Jane valiantly tried to consolidate her position but when two prominent members of her Privy Council, the Earls of Pembroke and Arundel, defected it was only a matter of time before the other councillors followed suit. On 19 July Pembroke rode into Cheapside to proclaim Mary as Queen of England. Whereas the crowds had silently received the news that Jane was queen, this time they shouted and cheered for joy. The church bells rang out and bonfires were in lit in celebration around the city. Mary was the people’s choice and they welcomed her as their new queen as they had never welcomed Jane.
Jane was moved from her royal apartments in the Tower to the rooms she would stay in as her prison and there she awaited her fate. The husband she had never liked was also imprisoned in separate accommodation. In the days that followed Jane’s mother, Frances, had an audience with the new queen at Beaulieu where she pleaded for her family. Jane’s father, Lord Grey, was pardoned but although Mary wished to extend the same graciousness to Jane, her councillors advised her against it and Jane was charged with treason.
Mary arrived in London on 3 August at the head of a huge procession of 800 nobles, accompanied by her half-sister the Princess Elizabeth and looking every bit the new queen in a purple gown adorned with gold and jewels. There was still hope for Jane but there would be none for her father-in-law who had headed her army. John Dudley, Earl of Northumberland, was executed for treason on 22 August but it was still possible that Jane would be pardoned.
Mary had been moved by the letter that her cousin wrote to her from the Tower:
Although my fault be such that but for the goodness and clemency of the Queen, I can have no hop
e of finding pardon … having given ear to those who at the time appeared not only to myself, but also to the great part of this realm to be wise and now have manifested themselves to the contrary, not only to my and their great detriment, but with common disgrace and blame of all, they having with shameful boldness made to blamable and dishonourable an attempt to give to others that which was not theirs … [and my own] lack of prudence … for which I deserve heavy punishment … it being known that the error imputed to me has not been altogether caused by myself. [The Privy Council] … who with unwontd caresses and pleasantness, did me such reverence as was not at all suitable to my state.12
But all hope was lost in the early months of 1554. Mary had been welcomed and accepted as the new queen of England but as negotiations commenced for her marriage to a Spanish prince, rebellion stirred. Thomas Wyatt with James Croft, Peter Carew and Jane’s father, Lord Grey were the key leaders of an uprising that strove to enter London and remove Mary from the throne, replacing her with her half-sister Elizabeth. The rebels marched on the city but were met by cannon and a large force of men rallied after Mary gave a rousing speech in the Guildhall saying ‘we shall give these rebels a short and speedy overthrow’.13 The insurgents retreated to Kingston where Mary’s troops had destroyed the bridge over the Thames. Hastily making repairs so they could cross, Wyatt’s men then marched on to Ludgate where they were overcome.
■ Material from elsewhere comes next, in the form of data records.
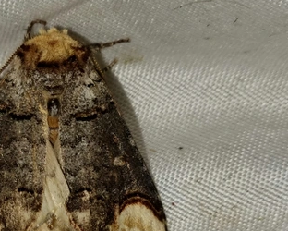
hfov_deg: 33.4
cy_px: 156
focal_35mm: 54
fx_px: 461
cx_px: 46
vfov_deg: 27.9
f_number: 2
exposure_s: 1/294
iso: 25
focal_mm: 5.9
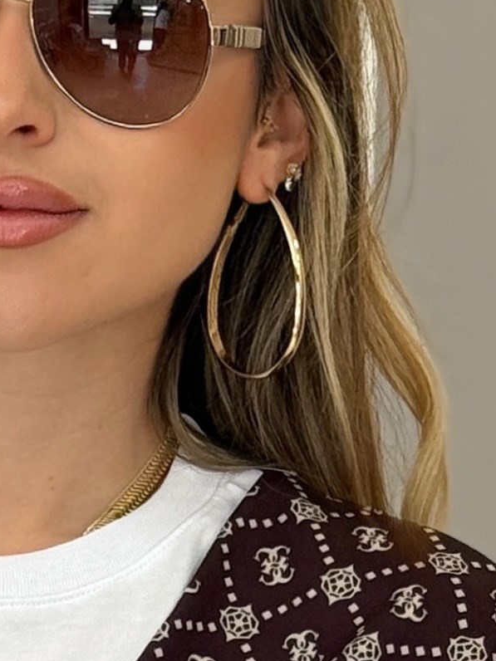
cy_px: 1076
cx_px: -52
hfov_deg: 6.1
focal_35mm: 243
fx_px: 4642
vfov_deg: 7.9
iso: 64
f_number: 1.78
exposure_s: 1/121
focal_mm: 6.76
Although Jane and her husband had played no part in Wyatt’s rebellion, Mary knew that they posed a continual danger to her reign. It had been rumoured that during the uprising Jane’s father had declared her the true queen again and if others felt the same they would rally to her cause. Jane posed a constant threat and one that Mary, although she had wished for a better solution, now had to eradicate.